§ WORK TASK
Find every line below with the string "recommendations" and pick it out.

§ THE INPUT
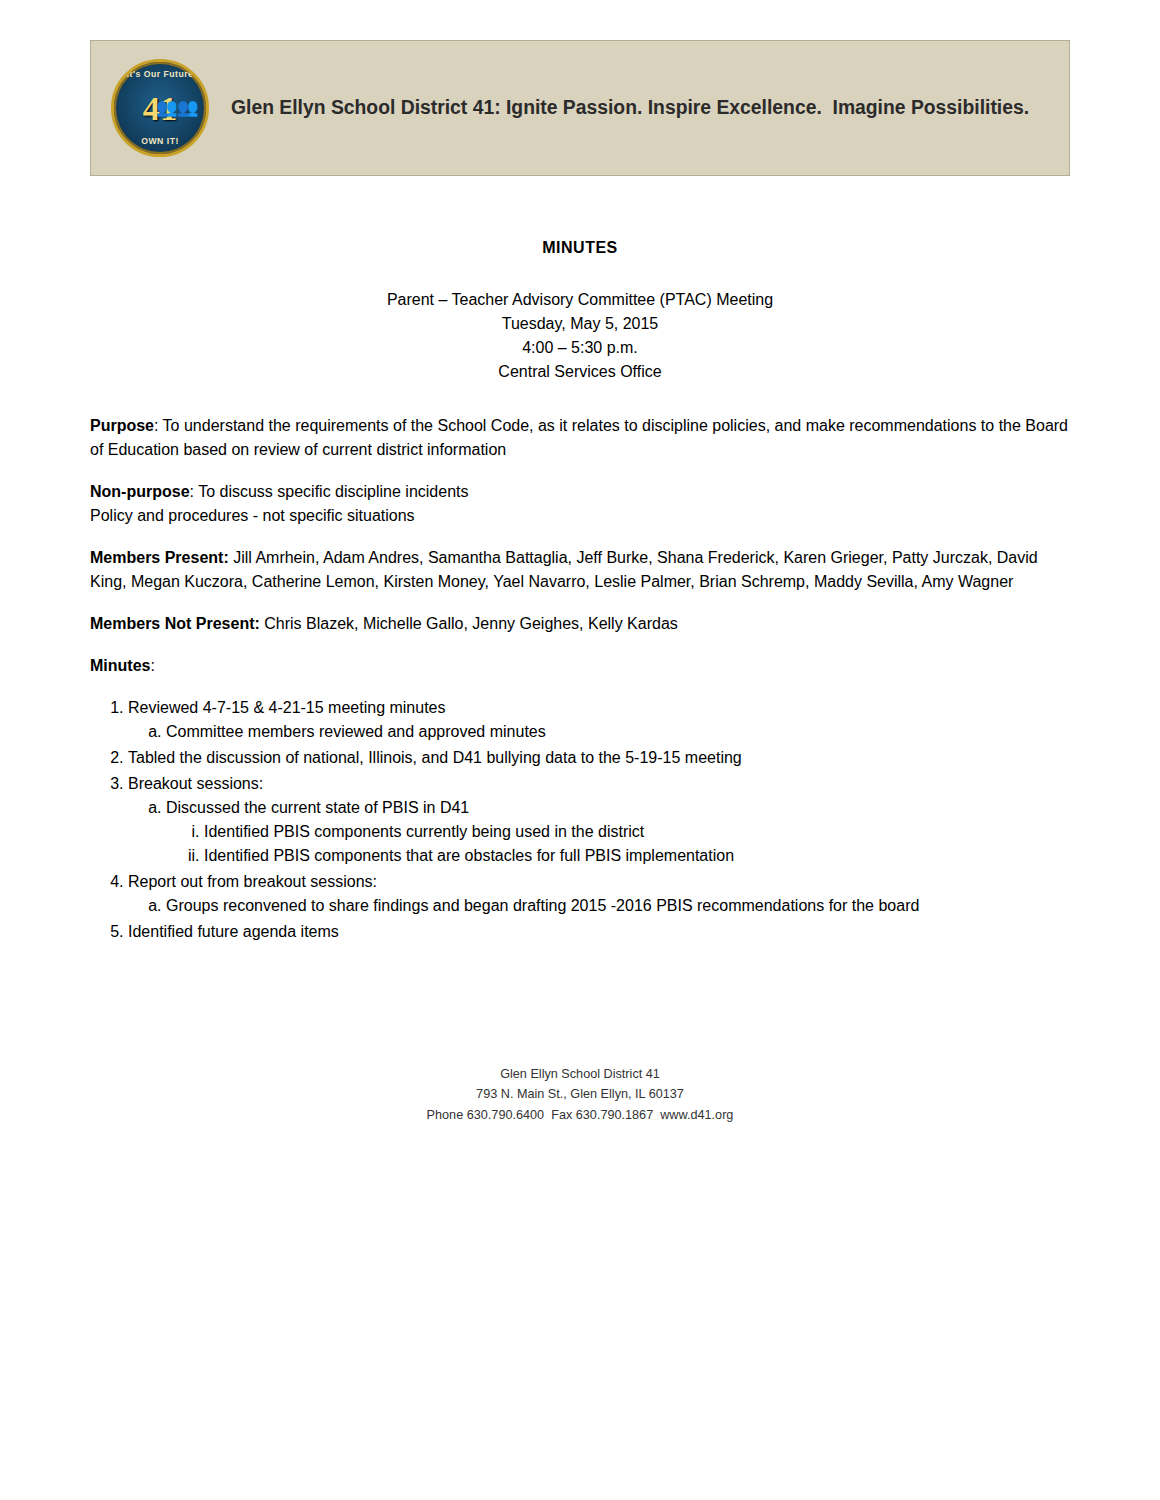It's Our Future
41
👥👥
OWN IT!
Glen Ellyn School District 41: Ignite Passion. Inspire Excellence. Imagine Possibilities.
MINUTES
Parent – Teacher Advisory Committee (PTAC) Meeting
Tuesday, May 5, 2015
4:00 – 5:30 p.m.
Central Services Office
Purpose: To understand the requirements of the School Code, as it relates to discipline policies, and make recommendations to the Board of Education based on review of current district information
Non-purpose: To discuss specific discipline incidents
Policy and procedures - not specific situations
Members Present: Jill Amrhein, Adam Andres, Samantha Battaglia, Jeff Burke, Shana Frederick, Karen Grieger, Patty Jurczak, David King, Megan Kuczora, Catherine Lemon, Kirsten Money, Yael Navarro, Leslie Palmer, Brian Schremp, Maddy Sevilla, Amy Wagner
Members Not Present: Chris Blazek, Michelle Gallo, Jenny Geighes, Kelly Kardas
Minutes:
Reviewed 4-7-15 & 4-21-15 meeting minutes
Committee members reviewed and approved minutes
Tabled the discussion of national, Illinois, and D41 bullying data to the 5-19-15 meeting
Breakout sessions:
Discussed the current state of PBIS in D41
Identified PBIS components currently being used in the district
Identified PBIS components that are obstacles for full PBIS implementation
Report out from breakout sessions:
Groups reconvened to share findings and began drafting 2015 -2016 PBIS recommendations for the board
Identified future agenda items
Glen Ellyn School District 41
793 N. Main St., Glen Ellyn, IL 60137
Phone 630.790.6400 Fax 630.790.1867 www.d41.org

§ WRITTEN SOLUTION
Purpose: To understand the requirements of the School Code, as it relates to discipline policies, and make recommendations to the Board of Education based on review of current district information
Groups reconvened to share findings and began drafting 2015 -2016 PBIS recommendations for the board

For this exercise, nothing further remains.